I adored this book. Shelley Klein writes so beautifully about everything. It's a multi-layered memoir this book. It's a meditation on the loss of her parents, her father in particular. It's an exploration of architecture and what happens when architecture becomes home. It's an investigation into the creative processes of art and making cloth that fuelled her father's vision of life. It's a lament not only for her parents but for the legacy of her father's experiences of war. It's simply stunning. I have paced myself, reading to savour each word, each thought and breaking off to investigate further into what she writes about. I have talked about this book with everyone I've come across and recommended it to all and sundry. It's wonderful.
Best book I have read this year . There is so much going on in it. A personal journey and memoir, part biography, history of art and architecture and textile design. Saying that the book deals with loss or grief is over simplistic, it is far more complex and interwoven . The book has great moments of light and shade and for me was very well constructed in a non linear way to tell a very engaging story . The author is brutally honest when she needs to be and therefore steered the story away from any saccharine nostalgia and sentimentality into areas of life which we all can relate to . Couldn’t put it down.
There is something really poignant and stunning about this book. Klein's description of colour and fabric is so beautiful it has changed the way I think about both. What a delightfully enjoyable book!
A wonderful homage by a daughter to her father .. she celebrates his extraordinary life while processing her own grief.

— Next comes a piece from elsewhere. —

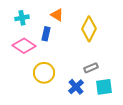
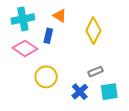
cyan cross: (22, 18) -> (23, 19), size x1.5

Shelley Klein is a gifted writer with the ability to convey her introspection and insight through the most elegiac prose.
Took me back to when I lost my dad and had to clear out my childhood home. Our house was nothing so special as this modernist masterpiece, but I could relate to so much of the grieving process described and the desire to hold on to all the memories contained within the four walls of a home.
Wonderful read, blending family history past and present. You feel the authors emotions, the highs and the lows. Heard it first on Radio 4 an was immediate the drawn to it.
Fascinating history of an unusual house, with really moving tales about the family for whom it was built. Not 5 stars, as it didn't flow as evenly as I would have liked.
Lovely book/memoir written by a loving daughter who tenderly tells the story of her artist/textile designer father as seen through the unusual house she grew up in. Recommended.
When Shelley Klein moved home to High Sunderland to take care of her elderly father, she was welcomed back into its glass rooms as the girl she once was, but the furniture and house plants she’d accumulated in the 30-years passed were not. This wasn’t wholly unexpected, however reignited a familiar tension between her and the man she both refuted and revered.
Part memoir, part heart-felt eulogy, Shelley maps her father’s life and career through the floorplan of the house he built for her and her siblings; from glass hallways, to the living and bedrooms, and finally to the garden where the children say their last goodbyes to an eccentric and fastidious, but ultimately adored father.
A touching and timely account of familial love, The See-Through House arrives with all the greater earnest in our period of lockdown, compelling readers to appreciate the importance of home and family anew.